Fine‐scale hydrological niche segregation in coastal dune slacks

• Published in: Journal of vegetation science Vol. 32; no. 5
• Main Authors: Dwyer, Ciara, Pakeman, Robin J., Jones, Laurence, Willegen, Lisanne, Hunt, Natalie, Millett, Jonathan, Michalet, Richard
• Format: Journal Article
• Language: English
• Published: Hoboken Wiley Subscription Services, Inc 01.09.2021
• Subjects: Coastal waters; coastal wetlands; Community composition; Composition; dune slack; Dunes; Elevation; Environmental restoration; Habitats; Herbivores; Hydrologic regime; Hydrology; microtopography; Nature reserves; niche segregation; Niches; Plant communities; Plant populations; Plant species; sand dunes; Species; succession; topography; Vegetation patterns; Water depth; Water table; Water table depth
• ISSN: 1100-9233; 1654-1103
• DOI: 10.1111/jvs.13085

Questions Hydrological niche segregation is widespread and has been found across a range of different habitats.
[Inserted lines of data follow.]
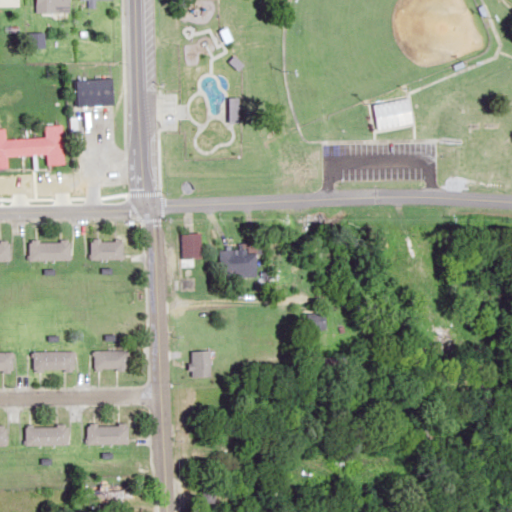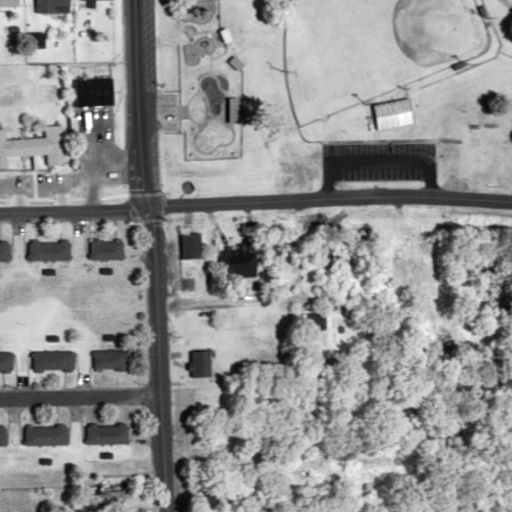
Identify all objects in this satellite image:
building: (8, 2)
building: (51, 6)
park: (372, 47)
building: (95, 92)
park: (332, 96)
building: (177, 100)
building: (390, 113)
building: (35, 146)
road: (329, 199)
road: (73, 206)
building: (190, 245)
building: (105, 248)
building: (48, 249)
building: (4, 250)
road: (150, 255)
building: (237, 262)
road: (210, 303)
building: (315, 320)
building: (446, 336)
building: (109, 358)
building: (53, 359)
building: (5, 360)
building: (200, 362)
road: (78, 395)
building: (106, 432)
building: (2, 434)
building: (45, 434)
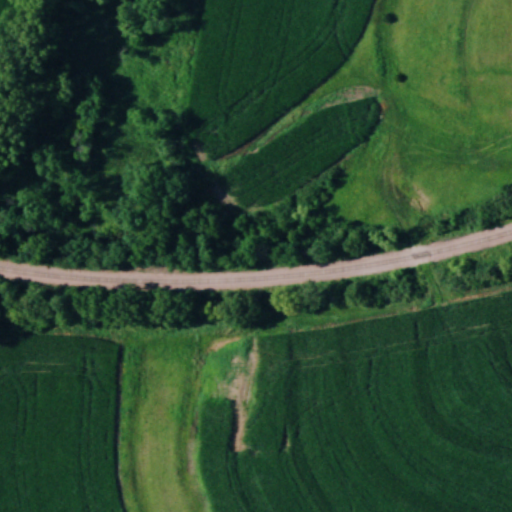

Different plant species can occupy distinct hydrological niches, and as a result fine‐scale variability in hydrology can structure plant communities. However, these patterns may not be as clear in habitats where differences in hydrology are more short‐lived, such as coastal dune slacks. We explored the extent that the hydrological regime structures dune slack plant communities. Location Ainsdale Coastal Sand Dune National Nature Reserve, UK. Methods Six hundred quadrats were surveyed, 100 in each of six coastal dune slacks. Water table levels are recorded monthly in each slack. Metrics summarising hydrological regime were calculated and adjusted for each quadrat based on elevation. We tested the relationship between water table depth, plant communities and topography across and within dune slacks. Results Half (three) of the slacks showed a significant influence of hydrology on plant community composition. The three that did not were the ones that varied least topographically and contained less diverse plant communities. We also provide indirect evidence of niche segregation by modelling species‐specific responses between mean water table depth and probability of species presence. Conclusions We demonstrate that hydrology is a dominant driver of plant community composition across dune slacks. However, plant communities are not always structured by hydrology, demonstrating the complexity of vegetation patterns. Topographic variation appears to impact plant community patterns, as do successional processes, highlighting the need to create diverse habitats for slack restoration and management. Coastal dune slacks are seasonal wetlands that are rich in diversity. We explored the extent that the hydrological regime structures plant communities. We demonstrate that hydrology is a key driver of plant communities across dune slacks, but not all plant communities are structured by hydrology. Topographic variability and successional processes also appear to impact these plant patterns.